Items listed in a dataset:
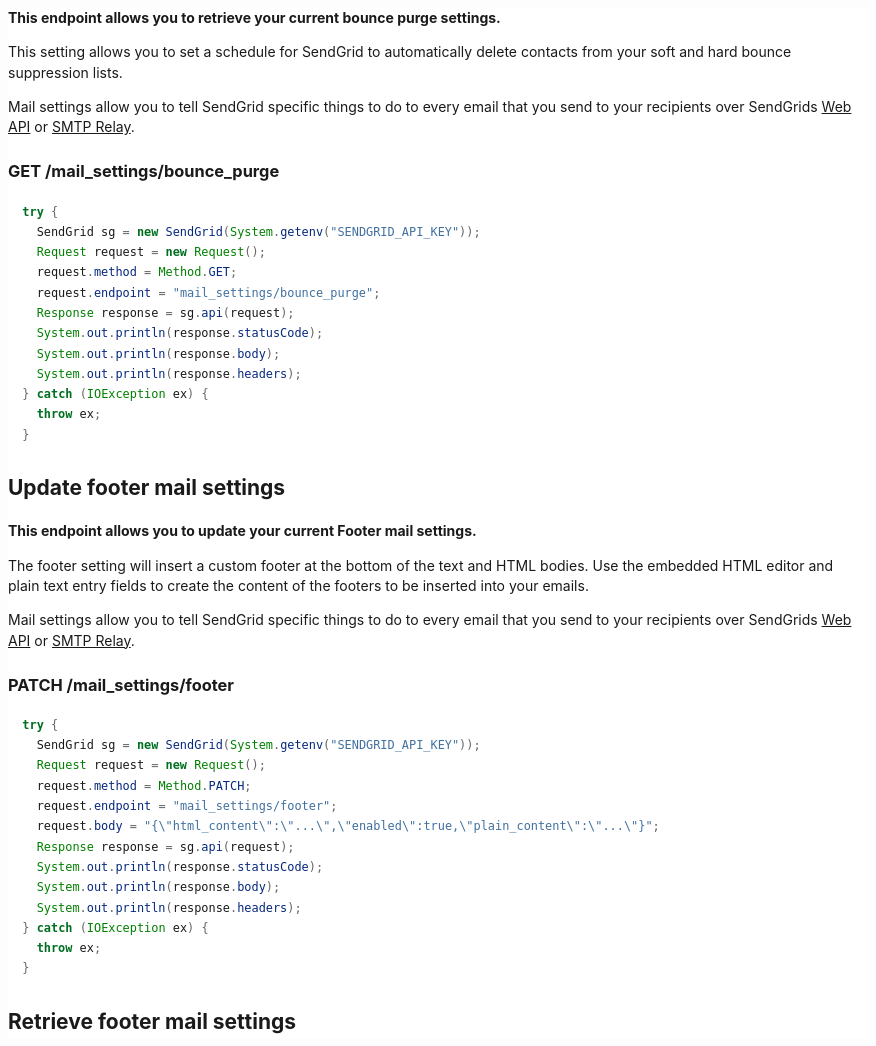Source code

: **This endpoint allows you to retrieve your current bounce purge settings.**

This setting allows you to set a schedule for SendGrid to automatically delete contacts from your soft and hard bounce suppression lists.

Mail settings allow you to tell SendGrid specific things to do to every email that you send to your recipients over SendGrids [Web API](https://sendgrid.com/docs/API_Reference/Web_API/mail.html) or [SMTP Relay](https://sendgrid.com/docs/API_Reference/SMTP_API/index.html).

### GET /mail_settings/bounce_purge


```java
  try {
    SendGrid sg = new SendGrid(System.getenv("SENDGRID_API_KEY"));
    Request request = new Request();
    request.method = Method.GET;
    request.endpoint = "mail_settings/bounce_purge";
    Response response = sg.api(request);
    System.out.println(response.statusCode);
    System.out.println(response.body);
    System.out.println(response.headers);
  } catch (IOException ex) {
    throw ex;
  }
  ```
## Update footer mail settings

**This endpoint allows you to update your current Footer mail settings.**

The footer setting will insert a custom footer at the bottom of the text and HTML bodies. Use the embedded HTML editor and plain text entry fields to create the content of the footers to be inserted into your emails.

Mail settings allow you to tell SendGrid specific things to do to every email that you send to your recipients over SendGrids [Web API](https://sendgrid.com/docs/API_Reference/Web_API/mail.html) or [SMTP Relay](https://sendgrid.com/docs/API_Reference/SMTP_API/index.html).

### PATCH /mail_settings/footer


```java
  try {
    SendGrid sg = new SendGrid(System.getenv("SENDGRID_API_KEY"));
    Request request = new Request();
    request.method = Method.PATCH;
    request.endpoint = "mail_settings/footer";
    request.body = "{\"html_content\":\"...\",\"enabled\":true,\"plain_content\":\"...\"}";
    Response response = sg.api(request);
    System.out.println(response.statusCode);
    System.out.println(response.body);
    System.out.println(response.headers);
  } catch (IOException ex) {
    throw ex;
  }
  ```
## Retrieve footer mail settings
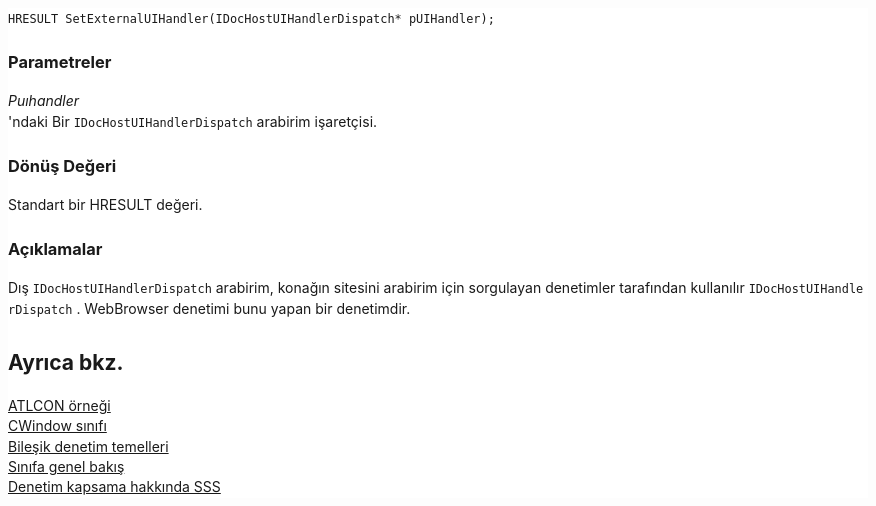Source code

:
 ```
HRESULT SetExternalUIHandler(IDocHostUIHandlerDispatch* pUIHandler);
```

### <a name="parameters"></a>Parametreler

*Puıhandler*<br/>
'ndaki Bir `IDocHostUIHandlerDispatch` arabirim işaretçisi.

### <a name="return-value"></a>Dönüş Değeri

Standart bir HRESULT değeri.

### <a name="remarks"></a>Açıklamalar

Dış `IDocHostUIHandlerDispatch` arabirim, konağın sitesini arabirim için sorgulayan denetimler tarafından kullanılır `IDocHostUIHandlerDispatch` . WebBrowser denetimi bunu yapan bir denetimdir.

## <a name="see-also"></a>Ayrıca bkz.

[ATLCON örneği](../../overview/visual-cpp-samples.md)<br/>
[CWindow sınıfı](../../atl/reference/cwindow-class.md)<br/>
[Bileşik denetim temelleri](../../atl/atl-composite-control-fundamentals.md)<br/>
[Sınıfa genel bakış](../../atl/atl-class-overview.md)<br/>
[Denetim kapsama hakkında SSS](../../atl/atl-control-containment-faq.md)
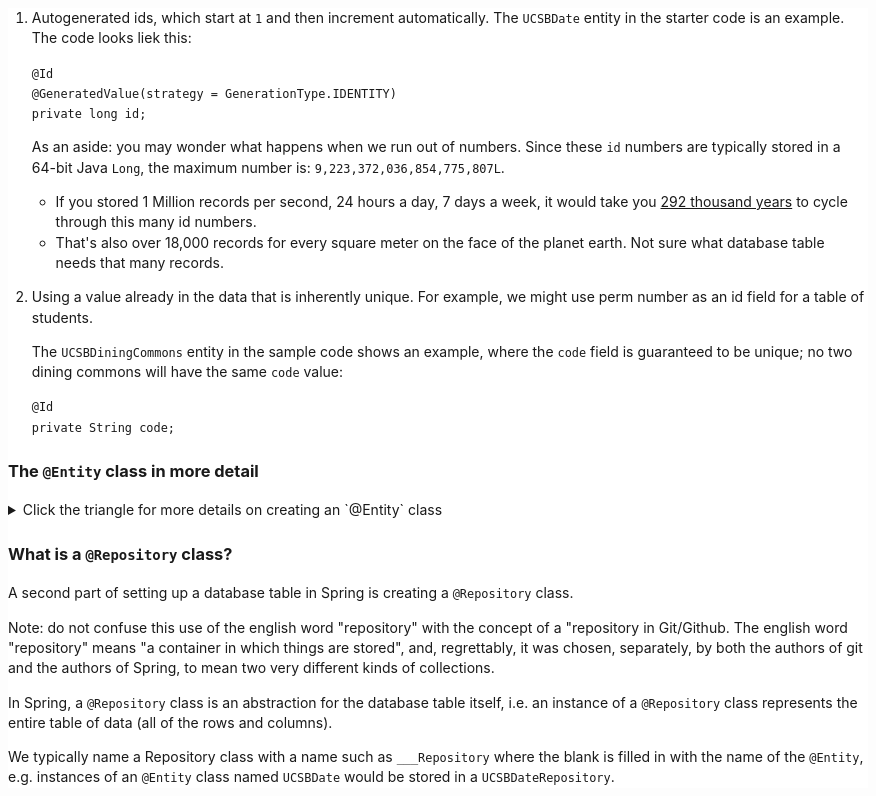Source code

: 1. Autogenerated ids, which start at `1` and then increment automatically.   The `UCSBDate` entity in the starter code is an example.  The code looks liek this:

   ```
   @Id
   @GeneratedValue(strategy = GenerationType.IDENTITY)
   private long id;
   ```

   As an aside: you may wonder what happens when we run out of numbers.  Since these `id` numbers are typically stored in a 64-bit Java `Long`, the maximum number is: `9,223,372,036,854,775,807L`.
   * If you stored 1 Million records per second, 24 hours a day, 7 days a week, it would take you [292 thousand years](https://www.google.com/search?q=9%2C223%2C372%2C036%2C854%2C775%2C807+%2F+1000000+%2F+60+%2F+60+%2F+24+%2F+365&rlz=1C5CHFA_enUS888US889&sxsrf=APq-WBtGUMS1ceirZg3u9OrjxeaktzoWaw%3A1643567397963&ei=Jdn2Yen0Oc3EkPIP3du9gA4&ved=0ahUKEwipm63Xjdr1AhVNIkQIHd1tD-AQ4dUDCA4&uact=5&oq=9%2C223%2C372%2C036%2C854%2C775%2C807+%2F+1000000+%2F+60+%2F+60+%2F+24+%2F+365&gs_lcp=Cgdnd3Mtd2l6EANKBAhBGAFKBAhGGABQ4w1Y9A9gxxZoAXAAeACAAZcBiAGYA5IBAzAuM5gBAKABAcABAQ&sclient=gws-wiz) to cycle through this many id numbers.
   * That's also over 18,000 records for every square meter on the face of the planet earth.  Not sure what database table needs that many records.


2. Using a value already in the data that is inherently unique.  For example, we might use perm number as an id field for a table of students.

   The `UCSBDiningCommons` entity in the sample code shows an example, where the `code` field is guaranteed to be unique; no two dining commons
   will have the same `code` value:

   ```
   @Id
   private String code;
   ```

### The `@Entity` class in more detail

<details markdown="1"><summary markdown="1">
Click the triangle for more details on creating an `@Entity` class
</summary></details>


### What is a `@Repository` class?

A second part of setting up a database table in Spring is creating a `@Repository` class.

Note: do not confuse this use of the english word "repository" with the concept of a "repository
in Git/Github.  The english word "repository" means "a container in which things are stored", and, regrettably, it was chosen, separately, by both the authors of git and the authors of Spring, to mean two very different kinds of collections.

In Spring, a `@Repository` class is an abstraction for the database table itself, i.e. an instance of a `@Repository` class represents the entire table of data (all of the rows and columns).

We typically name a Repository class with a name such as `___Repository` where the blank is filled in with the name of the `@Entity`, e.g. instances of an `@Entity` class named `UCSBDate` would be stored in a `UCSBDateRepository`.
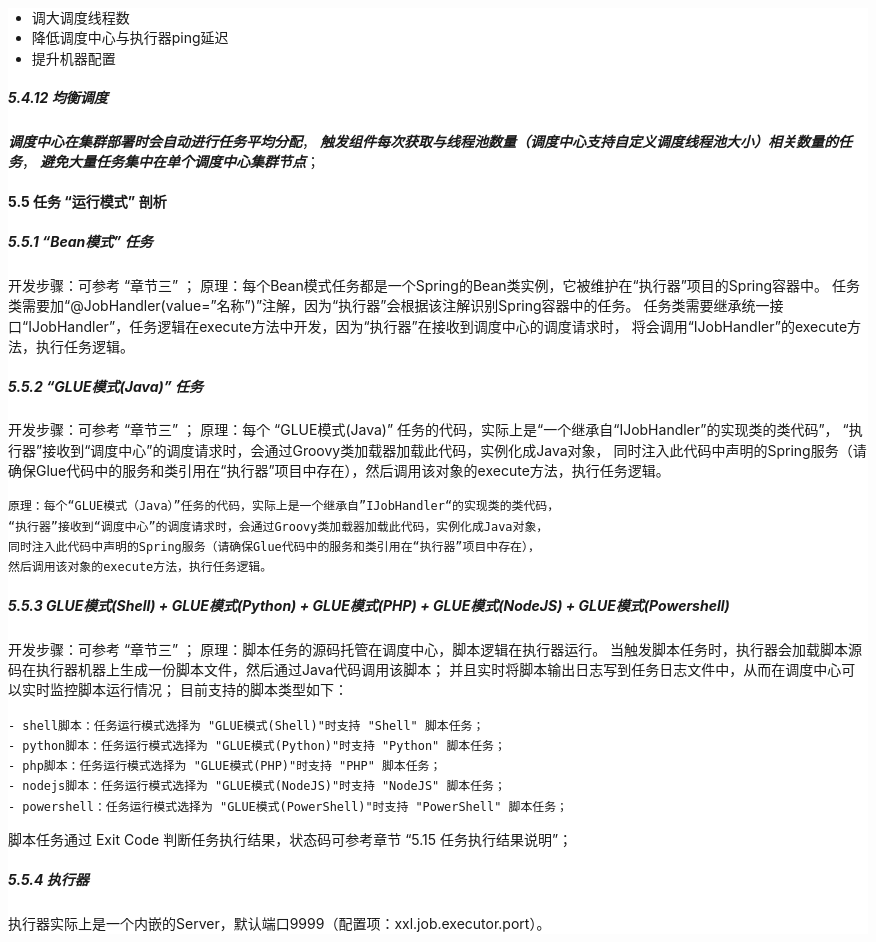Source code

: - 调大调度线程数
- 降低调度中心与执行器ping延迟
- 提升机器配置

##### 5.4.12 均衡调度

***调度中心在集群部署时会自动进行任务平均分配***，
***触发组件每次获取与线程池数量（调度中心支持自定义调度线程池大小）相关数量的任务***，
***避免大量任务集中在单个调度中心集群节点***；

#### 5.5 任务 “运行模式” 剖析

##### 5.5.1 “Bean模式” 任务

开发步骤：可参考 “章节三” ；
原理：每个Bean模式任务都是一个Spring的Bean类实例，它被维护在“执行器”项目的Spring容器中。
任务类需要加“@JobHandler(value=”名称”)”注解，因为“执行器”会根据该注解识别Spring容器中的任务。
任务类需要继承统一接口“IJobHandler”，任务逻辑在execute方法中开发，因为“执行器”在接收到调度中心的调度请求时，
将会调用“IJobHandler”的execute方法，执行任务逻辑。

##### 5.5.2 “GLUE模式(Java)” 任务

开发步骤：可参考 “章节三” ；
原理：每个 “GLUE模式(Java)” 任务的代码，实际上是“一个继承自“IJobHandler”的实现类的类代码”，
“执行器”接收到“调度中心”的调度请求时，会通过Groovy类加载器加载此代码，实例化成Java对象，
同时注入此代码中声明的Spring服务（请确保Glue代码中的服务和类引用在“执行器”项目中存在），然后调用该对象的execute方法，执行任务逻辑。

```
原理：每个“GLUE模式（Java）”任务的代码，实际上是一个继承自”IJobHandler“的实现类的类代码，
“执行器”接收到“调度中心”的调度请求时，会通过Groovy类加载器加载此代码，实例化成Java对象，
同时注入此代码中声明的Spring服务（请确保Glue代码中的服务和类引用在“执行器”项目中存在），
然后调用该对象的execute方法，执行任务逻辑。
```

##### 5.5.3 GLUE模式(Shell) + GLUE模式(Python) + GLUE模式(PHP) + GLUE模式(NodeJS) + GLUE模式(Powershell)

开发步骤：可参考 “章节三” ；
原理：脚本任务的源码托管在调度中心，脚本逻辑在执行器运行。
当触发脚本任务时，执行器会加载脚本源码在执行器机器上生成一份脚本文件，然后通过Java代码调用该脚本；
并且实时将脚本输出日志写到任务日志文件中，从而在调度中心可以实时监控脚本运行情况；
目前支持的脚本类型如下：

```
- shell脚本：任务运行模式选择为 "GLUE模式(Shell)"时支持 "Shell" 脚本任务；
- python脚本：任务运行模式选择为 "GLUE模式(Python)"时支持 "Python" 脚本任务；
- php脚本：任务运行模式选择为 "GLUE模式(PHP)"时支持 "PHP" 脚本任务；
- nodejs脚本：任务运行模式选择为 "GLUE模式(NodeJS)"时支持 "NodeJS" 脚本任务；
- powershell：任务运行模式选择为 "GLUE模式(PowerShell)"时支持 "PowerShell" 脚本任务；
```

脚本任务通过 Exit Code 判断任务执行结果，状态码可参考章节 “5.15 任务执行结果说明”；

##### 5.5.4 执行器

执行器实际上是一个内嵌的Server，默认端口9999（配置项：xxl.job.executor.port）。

* **TASK DIRECTIONS**
State how many lines of the records above contain the word "creating", giving only that number.

* **RESULT OF THE TASK**
2